Guru Pay Fined €85,000 In Lithuania For Compliance Failures

The Bank of Lithuania has fined Guru Pay €85,000 for failures to comply with a variety of payments and money laundering laws. 

The electronic money institution, licensed in 2020, was found to be deficient during a recent inspection, the regulator said in its latest bulletin. 

The central bank’s Financial Market Supervision Committee imposed sanctions after finding that the institution's monitoring of business relations and transactions was inadequate, failing to align with the scale of its activities and the nature of its customers. 

This resulted in lapses where customer-initiated operations were not promptly stopped, examined and evaluated. 

Additionally, the regulator found Guru Pay to be non-compliant with its own capital requirements, with deficient internal control procedures in place. It also noted significant violations in internal audit and ICT operations management. 

Inspectors identified deficiencies in Guru Pay’s internal control regarding money laundering and terrorist financing prevention, stemming from the distribution of functions and conflicts of interest management. 

Moreover, the institution's procedures failed to consistently determine the identity of customer representatives, the nature of customer activities and associated risks. 

Shortcomings in the institution's information security monitoring system led to a warning from the regulator.

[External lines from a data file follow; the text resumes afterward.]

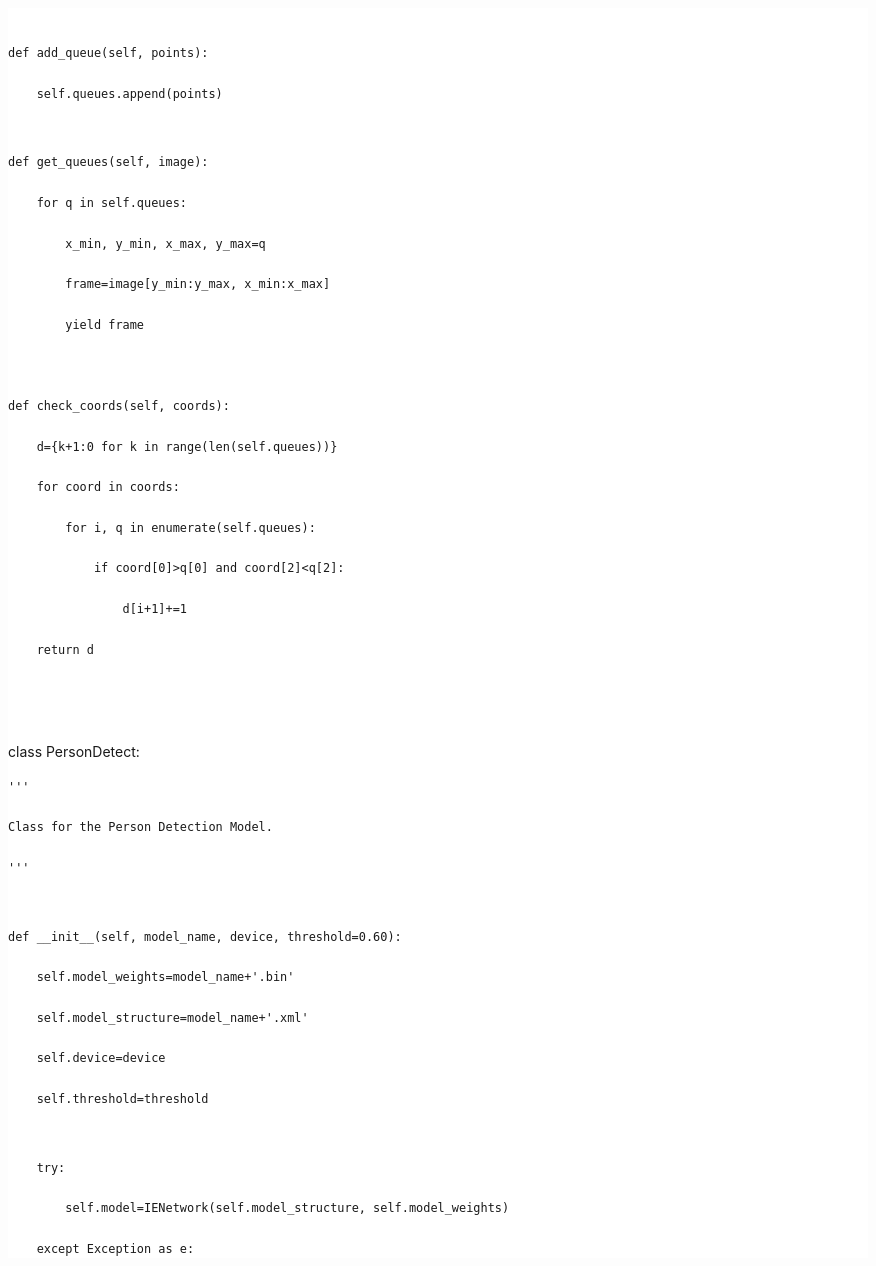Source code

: ​

    def add_queue(self, points):

        self.queues.append(points)

​

    def get_queues(self, image):

        for q in self.queues:

            x_min, y_min, x_max, y_max=q

            frame=image[y_min:y_max, x_min:x_max]

            yield frame

    

    def check_coords(self, coords):

        d={k+1:0 for k in range(len(self.queues))}

        for coord in coords:

            for i, q in enumerate(self.queues):

                if coord[0]>q[0] and coord[2]<q[2]:

                    d[i+1]+=1

        return d

​

​

class PersonDetect:

    '''

    Class for the Person Detection Model.

    '''

​

    def __init__(self, model_name, device, threshold=0.60):

        self.model_weights=model_name+'.bin'

        self.model_structure=model_name+'.xml'

        self.device=device

        self.threshold=threshold

​

        try:

            self.model=IENetwork(self.model_structure, self.model_weights)

        except Exception as e:

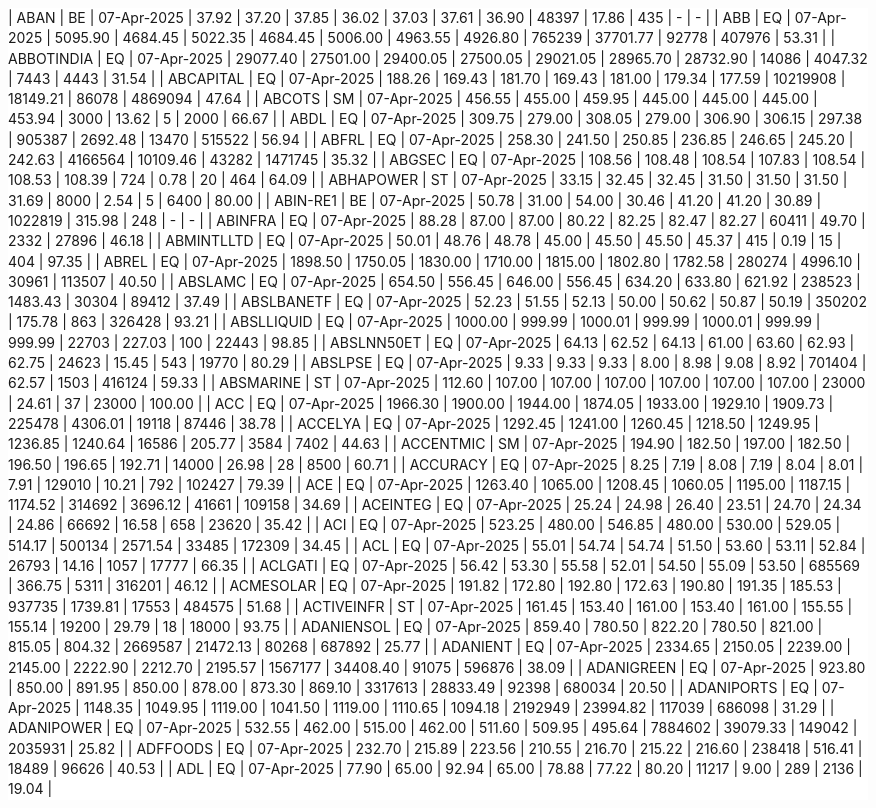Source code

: | ABAN | BE | 07-Apr-2025 | 37.92 | 37.20 | 37.85 | 36.02 | 37.03 | 37.61 | 36.90 | 48397 | 17.86 | 435 | - | - |
| ABB | EQ | 07-Apr-2025 | 5095.90 | 4684.45 | 5022.35 | 4684.45 | 5006.00 | 4963.55 | 4926.80 | 765239 | 37701.77 | 92778 | 407976 | 53.31 |
| ABBOTINDIA | EQ | 07-Apr-2025 | 29077.40 | 27501.00 | 29400.05 | 27500.05 | 29021.05 | 28965.70 | 28732.90 | 14086 | 4047.32 | 7443 | 4443 | 31.54 |
| ABCAPITAL | EQ | 07-Apr-2025 | 188.26 | 169.43 | 181.70 | 169.43 | 181.00 | 179.34 | 177.59 | 10219908 | 18149.21 | 86078 | 4869094 | 47.64 |
| ABCOTS | SM | 07-Apr-2025 | 456.55 | 455.00 | 459.95 | 445.00 | 445.00 | 445.00 | 453.94 | 3000 | 13.62 | 5 | 2000 | 66.67 |
| ABDL | EQ | 07-Apr-2025 | 309.75 | 279.00 | 308.05 | 279.00 | 306.90 | 306.15 | 297.38 | 905387 | 2692.48 | 13470 | 515522 | 56.94 |
| ABFRL | EQ | 07-Apr-2025 | 258.30 | 241.50 | 250.85 | 236.85 | 246.65 | 245.20 | 242.63 | 4166564 | 10109.46 | 43282 | 1471745 | 35.32 |
| ABGSEC | EQ | 07-Apr-2025 | 108.56 | 108.48 | 108.54 | 107.83 | 108.54 | 108.53 | 108.39 | 724 | 0.78 | 20 | 464 | 64.09 |
| ABHAPOWER | ST | 07-Apr-2025 | 33.15 | 32.45 | 32.45 | 31.50 | 31.50 | 31.50 | 31.69 | 8000 | 2.54 | 5 | 6400 | 80.00 |
| ABIN-RE1 | BE | 07-Apr-2025 | 50.78 | 31.00 | 54.00 | 30.46 | 41.20 | 41.20 | 30.89 | 1022819 | 315.98 | 248 | - | - |
| ABINFRA | EQ | 07-Apr-2025 | 88.28 | 87.00 | 87.00 | 80.22 | 82.25 | 82.47 | 82.27 | 60411 | 49.70 | 2332 | 27896 | 46.18 |
| ABMINTLLTD | EQ | 07-Apr-2025 | 50.01 | 48.76 | 48.78 | 45.00 | 45.50 | 45.50 | 45.37 | 415 | 0.19 | 15 | 404 | 97.35 |
| ABREL | EQ | 07-Apr-2025 | 1898.50 | 1750.05 | 1830.00 | 1710.00 | 1815.00 | 1802.80 | 1782.58 | 280274 | 4996.10 | 30961 | 113507 | 40.50 |
| ABSLAMC | EQ | 07-Apr-2025 | 654.50 | 556.45 | 646.00 | 556.45 | 634.20 | 633.80 | 621.92 | 238523 | 1483.43 | 30304 | 89412 | 37.49 |
| ABSLBANETF | EQ | 07-Apr-2025 | 52.23 | 51.55 | 52.13 | 50.00 | 50.62 | 50.87 | 50.19 | 350202 | 175.78 | 863 | 326428 | 93.21 |
| ABSLLIQUID | EQ | 07-Apr-2025 | 1000.00 | 999.99 | 1000.01 | 999.99 | 1000.01 | 999.99 | 999.99 | 22703 | 227.03 | 100 | 22443 | 98.85 |
| ABSLNN50ET | EQ | 07-Apr-2025 | 64.13 | 62.52 | 64.13 | 61.00 | 63.60 | 62.93 | 62.75 | 24623 | 15.45 | 543 | 19770 | 80.29 |
| ABSLPSE | EQ | 07-Apr-2025 | 9.33 | 9.33 | 9.33 | 8.00 | 8.98 | 9.08 | 8.92 | 701404 | 62.57 | 1503 | 416124 | 59.33 |
| ABSMARINE | ST | 07-Apr-2025 | 112.60 | 107.00 | 107.00 | 107.00 | 107.00 | 107.00 | 107.00 | 23000 | 24.61 | 37 | 23000 | 100.00 |
| ACC | EQ | 07-Apr-2025 | 1966.30 | 1900.00 | 1944.00 | 1874.05 | 1933.00 | 1929.10 | 1909.73 | 225478 | 4306.01 | 19118 | 87446 | 38.78 |
| ACCELYA | EQ | 07-Apr-2025 | 1292.45 | 1241.00 | 1260.45 | 1218.50 | 1249.95 | 1236.85 | 1240.64 | 16586 | 205.77 | 3584 | 7402 | 44.63 |
| ACCENTMIC | SM | 07-Apr-2025 | 194.90 | 182.50 | 197.00 | 182.50 | 196.50 | 196.65 | 192.71 | 14000 | 26.98 | 28 | 8500 | 60.71 |
| ACCURACY | EQ | 07-Apr-2025 | 8.25 | 7.19 | 8.08 | 7.19 | 8.04 | 8.01 | 7.91 | 129010 | 10.21 | 792 | 102427 | 79.39 |
| ACE | EQ | 07-Apr-2025 | 1263.40 | 1065.00 | 1208.45 | 1060.05 | 1195.00 | 1187.15 | 1174.52 | 314692 | 3696.12 | 41661 | 109158 | 34.69 |
| ACEINTEG | EQ | 07-Apr-2025 | 25.24 | 24.98 | 26.40 | 23.51 | 24.70 | 24.34 | 24.86 | 66692 | 16.58 | 658 | 23620 | 35.42 |
| ACI | EQ | 07-Apr-2025 | 523.25 | 480.00 | 546.85 | 480.00 | 530.00 | 529.05 | 514.17 | 500134 | 2571.54 | 33485 | 172309 | 34.45 |
| ACL | EQ | 07-Apr-2025 | 55.01 | 54.74 | 54.74 | 51.50 | 53.60 | 53.11 | 52.84 | 26793 | 14.16 | 1057 | 17777 | 66.35 |
| ACLGATI | EQ | 07-Apr-2025 | 56.42 | 53.30 | 55.58 | 52.01 | 54.50 | 55.09 | 53.50 | 685569 | 366.75 | 5311 | 316201 | 46.12 |
| ACMESOLAR | EQ | 07-Apr-2025 | 191.82 | 172.80 | 192.80 | 172.63 | 190.80 | 191.35 | 185.53 | 937735 | 1739.81 | 17553 | 484575 | 51.68 |
| ACTIVEINFR | ST | 07-Apr-2025 | 161.45 | 153.40 | 161.00 | 153.40 | 161.00 | 155.55 | 155.14 | 19200 | 29.79 | 18 | 18000 | 93.75 |
| ADANIENSOL | EQ | 07-Apr-2025 | 859.40 | 780.50 | 822.20 | 780.50 | 821.00 | 815.05 | 804.32 | 2669587 | 21472.13 | 80268 | 687892 | 25.77 |
| ADANIENT | EQ | 07-Apr-2025 | 2334.65 | 2150.05 | 2239.00 | 2145.00 | 2222.90 | 2212.70 | 2195.57 | 1567177 | 34408.40 | 91075 | 596876 | 38.09 |
| ADANIGREEN | EQ | 07-Apr-2025 | 923.80 | 850.00 | 891.95 | 850.00 | 878.00 | 873.30 | 869.10 | 3317613 | 28833.49 | 92398 | 680034 | 20.50 |
| ADANIPORTS | EQ | 07-Apr-2025 | 1148.35 | 1049.95 | 1119.00 | 1041.50 | 1119.00 | 1110.65 | 1094.18 | 2192949 | 23994.82 | 117039 | 686098 | 31.29 |
| ADANIPOWER | EQ | 07-Apr-2025 | 532.55 | 462.00 | 515.00 | 462.00 | 511.60 | 509.95 | 495.64 | 7884602 | 39079.33 | 149042 | 2035931 | 25.82 |
| ADFFOODS | EQ | 07-Apr-2025 | 232.70 | 215.89 | 223.56 | 210.55 | 216.70 | 215.22 | 216.60 | 238418 | 516.41 | 18489 | 96626 | 40.53 |
| ADL | EQ | 07-Apr-2025 | 77.90 | 65.00 | 92.94 | 65.00 | 78.88 | 77.22 | 80.20 | 11217 | 9.00 | 289 | 2136 | 19.04 |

Additionally, the Bank of Lithuania highlighted further violations and shortcomings, including inadequate management of ICT and security risks, the absence of a comprehensive register of ICT resources, incomplete recording of available resources, mismatched information security policy, lack of familiarity of third-party service providers with said policy, deficiencies in business continuity plan testing, and failure to inform the Bank of Lithuania about a significant contract for the transfer of operational functions.

When determining enforcement measures, the Bank of Lithuania considered mitigating factors such as the institution's efforts to address some violations and shortcomings, as well as its commitment to complying with relevant laws governing ICT and money laundering and terrorist financing.